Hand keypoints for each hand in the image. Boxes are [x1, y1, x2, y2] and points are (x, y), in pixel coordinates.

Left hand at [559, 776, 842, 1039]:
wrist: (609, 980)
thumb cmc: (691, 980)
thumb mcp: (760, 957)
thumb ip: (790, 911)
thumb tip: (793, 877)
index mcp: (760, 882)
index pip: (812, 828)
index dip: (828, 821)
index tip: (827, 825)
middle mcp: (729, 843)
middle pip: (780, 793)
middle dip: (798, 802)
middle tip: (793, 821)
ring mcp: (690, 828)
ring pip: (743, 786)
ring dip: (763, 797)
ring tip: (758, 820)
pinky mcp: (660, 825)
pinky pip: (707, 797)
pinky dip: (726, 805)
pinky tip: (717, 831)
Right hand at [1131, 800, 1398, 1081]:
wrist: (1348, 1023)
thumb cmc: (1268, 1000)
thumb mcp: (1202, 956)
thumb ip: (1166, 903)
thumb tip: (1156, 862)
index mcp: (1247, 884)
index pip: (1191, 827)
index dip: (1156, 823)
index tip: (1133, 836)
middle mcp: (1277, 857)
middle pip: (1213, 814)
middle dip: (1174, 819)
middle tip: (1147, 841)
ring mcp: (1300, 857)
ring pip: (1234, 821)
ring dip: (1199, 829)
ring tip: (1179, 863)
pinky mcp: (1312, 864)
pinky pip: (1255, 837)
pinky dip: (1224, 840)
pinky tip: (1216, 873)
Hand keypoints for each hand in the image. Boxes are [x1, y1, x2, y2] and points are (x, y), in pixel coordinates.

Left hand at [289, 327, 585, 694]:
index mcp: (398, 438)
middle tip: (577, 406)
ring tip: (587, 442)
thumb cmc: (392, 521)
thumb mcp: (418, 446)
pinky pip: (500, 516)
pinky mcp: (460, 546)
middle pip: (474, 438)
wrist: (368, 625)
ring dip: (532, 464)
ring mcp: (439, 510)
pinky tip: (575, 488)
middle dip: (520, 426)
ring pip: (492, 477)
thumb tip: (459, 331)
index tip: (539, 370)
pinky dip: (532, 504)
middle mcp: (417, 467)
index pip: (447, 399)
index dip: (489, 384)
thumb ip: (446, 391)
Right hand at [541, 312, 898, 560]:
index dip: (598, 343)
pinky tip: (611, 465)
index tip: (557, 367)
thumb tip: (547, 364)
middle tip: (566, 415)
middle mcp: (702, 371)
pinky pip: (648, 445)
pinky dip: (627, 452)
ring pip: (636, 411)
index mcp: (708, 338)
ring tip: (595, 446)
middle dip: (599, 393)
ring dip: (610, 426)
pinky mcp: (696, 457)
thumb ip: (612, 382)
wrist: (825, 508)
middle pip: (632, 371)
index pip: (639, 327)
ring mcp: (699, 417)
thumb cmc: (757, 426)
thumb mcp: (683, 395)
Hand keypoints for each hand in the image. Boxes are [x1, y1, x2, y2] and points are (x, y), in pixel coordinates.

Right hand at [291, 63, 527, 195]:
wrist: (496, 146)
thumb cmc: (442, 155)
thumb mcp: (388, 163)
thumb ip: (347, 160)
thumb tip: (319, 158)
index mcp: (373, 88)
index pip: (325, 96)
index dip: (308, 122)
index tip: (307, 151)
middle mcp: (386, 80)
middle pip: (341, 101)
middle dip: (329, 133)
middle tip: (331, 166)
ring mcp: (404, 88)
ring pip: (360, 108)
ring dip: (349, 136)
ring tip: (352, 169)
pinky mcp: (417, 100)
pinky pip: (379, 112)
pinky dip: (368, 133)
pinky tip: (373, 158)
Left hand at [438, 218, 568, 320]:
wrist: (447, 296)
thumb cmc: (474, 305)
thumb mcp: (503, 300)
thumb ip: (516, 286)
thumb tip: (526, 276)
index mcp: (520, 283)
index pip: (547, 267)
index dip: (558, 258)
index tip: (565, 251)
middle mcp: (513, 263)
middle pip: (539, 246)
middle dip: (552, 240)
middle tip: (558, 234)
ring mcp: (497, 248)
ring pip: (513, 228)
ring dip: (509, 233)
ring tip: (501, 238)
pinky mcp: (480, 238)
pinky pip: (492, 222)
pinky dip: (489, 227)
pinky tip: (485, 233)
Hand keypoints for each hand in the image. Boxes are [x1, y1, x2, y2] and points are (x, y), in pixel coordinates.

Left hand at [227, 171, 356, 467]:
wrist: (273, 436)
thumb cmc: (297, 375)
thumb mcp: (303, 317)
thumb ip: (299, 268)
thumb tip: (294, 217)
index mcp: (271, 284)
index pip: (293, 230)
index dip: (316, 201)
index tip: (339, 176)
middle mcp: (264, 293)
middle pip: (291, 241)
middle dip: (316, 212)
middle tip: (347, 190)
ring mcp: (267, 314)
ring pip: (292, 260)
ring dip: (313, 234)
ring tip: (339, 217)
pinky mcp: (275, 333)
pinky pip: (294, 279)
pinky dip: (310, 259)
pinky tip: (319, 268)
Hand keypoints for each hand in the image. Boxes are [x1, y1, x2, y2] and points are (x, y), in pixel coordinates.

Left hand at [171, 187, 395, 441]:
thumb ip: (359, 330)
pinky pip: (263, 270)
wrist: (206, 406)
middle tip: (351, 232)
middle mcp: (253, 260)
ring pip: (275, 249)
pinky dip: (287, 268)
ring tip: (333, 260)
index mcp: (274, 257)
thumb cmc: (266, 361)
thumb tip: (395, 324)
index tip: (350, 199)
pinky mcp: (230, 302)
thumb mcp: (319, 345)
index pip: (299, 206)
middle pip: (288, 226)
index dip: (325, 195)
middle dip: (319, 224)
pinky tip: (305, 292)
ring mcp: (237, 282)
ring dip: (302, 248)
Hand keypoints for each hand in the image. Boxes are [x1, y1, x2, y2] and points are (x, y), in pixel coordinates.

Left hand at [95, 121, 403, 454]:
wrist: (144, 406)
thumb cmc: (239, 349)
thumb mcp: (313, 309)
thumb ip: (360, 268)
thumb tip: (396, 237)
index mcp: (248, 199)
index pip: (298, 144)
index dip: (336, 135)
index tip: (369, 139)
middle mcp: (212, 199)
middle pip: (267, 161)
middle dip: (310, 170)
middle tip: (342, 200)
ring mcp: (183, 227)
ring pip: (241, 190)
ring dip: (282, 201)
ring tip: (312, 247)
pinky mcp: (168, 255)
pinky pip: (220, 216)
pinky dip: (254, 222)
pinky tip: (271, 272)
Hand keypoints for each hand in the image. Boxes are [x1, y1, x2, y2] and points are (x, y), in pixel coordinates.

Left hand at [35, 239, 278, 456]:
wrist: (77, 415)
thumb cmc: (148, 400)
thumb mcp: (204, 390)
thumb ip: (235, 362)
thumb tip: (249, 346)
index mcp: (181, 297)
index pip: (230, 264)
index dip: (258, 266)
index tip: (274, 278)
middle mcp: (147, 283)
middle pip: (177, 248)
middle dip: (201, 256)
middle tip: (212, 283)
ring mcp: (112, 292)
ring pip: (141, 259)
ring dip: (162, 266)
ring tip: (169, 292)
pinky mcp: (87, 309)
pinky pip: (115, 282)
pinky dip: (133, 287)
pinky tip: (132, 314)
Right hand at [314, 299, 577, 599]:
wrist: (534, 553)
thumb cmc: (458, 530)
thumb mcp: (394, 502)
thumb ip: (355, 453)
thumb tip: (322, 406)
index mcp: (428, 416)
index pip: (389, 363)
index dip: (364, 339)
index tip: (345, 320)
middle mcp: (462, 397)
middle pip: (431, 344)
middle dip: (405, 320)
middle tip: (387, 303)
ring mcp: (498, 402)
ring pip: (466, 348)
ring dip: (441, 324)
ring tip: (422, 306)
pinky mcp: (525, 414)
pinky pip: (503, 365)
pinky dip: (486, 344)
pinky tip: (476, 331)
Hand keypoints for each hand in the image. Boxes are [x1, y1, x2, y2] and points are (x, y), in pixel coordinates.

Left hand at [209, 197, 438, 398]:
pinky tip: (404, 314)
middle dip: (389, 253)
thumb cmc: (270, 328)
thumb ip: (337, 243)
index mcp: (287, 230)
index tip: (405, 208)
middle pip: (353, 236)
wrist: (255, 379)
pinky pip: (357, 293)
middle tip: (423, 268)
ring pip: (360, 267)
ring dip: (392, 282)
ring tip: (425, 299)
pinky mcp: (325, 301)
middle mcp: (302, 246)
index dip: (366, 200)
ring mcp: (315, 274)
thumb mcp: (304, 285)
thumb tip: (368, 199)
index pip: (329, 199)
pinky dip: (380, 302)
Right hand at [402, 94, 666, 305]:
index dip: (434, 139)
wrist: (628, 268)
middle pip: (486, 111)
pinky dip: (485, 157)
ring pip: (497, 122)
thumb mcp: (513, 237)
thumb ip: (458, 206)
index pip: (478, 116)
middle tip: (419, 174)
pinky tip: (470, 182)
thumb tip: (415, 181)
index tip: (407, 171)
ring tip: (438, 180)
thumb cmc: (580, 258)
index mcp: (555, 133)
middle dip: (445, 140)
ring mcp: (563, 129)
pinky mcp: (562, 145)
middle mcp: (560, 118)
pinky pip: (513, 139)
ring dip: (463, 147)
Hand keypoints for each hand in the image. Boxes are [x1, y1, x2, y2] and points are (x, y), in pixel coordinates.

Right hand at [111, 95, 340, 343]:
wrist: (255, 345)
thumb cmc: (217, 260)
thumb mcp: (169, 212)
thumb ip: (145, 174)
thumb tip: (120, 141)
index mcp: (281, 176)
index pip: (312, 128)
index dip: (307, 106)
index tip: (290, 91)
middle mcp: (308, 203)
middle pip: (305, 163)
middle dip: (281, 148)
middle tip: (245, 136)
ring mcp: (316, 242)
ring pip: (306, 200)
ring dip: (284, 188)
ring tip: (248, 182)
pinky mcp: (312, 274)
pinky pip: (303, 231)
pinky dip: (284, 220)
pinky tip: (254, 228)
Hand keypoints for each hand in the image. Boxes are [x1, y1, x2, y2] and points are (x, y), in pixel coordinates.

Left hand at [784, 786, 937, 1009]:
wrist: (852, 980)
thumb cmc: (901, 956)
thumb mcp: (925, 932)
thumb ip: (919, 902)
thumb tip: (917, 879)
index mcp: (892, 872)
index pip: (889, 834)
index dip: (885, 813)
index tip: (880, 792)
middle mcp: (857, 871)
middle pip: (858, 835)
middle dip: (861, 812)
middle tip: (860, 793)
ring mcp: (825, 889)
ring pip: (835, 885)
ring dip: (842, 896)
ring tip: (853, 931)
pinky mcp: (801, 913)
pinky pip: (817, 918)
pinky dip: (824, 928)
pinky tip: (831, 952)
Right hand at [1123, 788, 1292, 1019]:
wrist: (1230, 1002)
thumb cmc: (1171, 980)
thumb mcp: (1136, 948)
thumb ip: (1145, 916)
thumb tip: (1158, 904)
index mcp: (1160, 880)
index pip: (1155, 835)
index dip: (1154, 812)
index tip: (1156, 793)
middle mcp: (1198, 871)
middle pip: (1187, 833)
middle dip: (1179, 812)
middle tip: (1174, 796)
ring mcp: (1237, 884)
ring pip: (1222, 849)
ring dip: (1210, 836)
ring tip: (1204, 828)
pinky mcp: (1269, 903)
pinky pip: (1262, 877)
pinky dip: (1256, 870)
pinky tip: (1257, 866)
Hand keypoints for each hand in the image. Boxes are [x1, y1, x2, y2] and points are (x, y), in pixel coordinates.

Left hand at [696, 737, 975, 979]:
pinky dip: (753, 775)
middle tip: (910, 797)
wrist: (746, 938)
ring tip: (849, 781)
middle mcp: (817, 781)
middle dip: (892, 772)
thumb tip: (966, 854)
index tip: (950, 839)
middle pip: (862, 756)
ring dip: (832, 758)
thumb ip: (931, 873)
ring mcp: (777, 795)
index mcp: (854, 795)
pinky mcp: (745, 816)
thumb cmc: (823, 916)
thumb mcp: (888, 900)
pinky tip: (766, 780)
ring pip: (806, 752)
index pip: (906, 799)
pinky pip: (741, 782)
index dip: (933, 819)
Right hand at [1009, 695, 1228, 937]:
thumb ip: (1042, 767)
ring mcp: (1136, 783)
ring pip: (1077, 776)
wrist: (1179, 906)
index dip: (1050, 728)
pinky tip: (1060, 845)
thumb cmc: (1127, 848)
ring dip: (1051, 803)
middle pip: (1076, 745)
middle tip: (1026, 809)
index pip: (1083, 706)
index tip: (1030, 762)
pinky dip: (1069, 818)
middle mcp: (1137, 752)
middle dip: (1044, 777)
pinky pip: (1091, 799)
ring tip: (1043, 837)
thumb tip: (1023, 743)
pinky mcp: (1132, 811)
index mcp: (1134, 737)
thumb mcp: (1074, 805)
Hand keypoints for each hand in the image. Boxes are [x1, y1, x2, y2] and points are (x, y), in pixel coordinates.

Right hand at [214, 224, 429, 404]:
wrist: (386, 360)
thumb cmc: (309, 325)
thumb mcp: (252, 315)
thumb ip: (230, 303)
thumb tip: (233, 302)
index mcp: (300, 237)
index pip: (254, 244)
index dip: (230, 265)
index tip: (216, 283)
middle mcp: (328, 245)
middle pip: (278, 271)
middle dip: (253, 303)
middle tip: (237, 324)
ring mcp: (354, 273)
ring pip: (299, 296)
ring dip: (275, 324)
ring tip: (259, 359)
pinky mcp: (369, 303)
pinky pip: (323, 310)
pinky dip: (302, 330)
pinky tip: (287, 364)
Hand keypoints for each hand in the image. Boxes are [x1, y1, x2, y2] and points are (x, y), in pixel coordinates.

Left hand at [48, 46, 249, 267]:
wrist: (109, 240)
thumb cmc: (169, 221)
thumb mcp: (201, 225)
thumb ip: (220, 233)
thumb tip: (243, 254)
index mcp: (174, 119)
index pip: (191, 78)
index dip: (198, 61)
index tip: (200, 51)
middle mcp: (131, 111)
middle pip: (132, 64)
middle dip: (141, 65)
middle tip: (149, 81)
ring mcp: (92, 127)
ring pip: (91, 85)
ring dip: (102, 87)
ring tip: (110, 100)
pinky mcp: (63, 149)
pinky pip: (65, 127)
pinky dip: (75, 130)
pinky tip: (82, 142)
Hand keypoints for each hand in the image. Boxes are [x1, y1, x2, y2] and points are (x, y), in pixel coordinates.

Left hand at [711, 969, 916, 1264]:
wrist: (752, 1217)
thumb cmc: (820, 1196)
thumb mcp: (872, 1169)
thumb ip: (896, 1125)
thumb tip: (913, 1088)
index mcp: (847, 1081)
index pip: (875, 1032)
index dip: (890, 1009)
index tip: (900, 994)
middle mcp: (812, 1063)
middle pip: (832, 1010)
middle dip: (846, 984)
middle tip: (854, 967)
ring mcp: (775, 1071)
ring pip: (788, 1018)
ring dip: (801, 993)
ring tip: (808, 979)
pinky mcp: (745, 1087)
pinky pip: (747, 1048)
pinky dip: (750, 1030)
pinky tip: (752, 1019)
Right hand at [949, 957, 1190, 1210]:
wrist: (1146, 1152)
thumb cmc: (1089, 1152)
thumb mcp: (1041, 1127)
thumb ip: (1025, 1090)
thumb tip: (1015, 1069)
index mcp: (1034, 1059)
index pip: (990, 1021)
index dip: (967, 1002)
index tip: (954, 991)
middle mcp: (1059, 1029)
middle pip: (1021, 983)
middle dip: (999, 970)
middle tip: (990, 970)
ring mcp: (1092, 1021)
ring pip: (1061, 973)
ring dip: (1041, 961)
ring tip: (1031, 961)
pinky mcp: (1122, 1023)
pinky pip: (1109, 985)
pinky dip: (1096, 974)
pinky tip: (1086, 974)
----------------------------------------
TASK ITEM — Line count for the string "Right": state how many lines in the data contain it, and output nothing else.

TASK SOLUTION — 10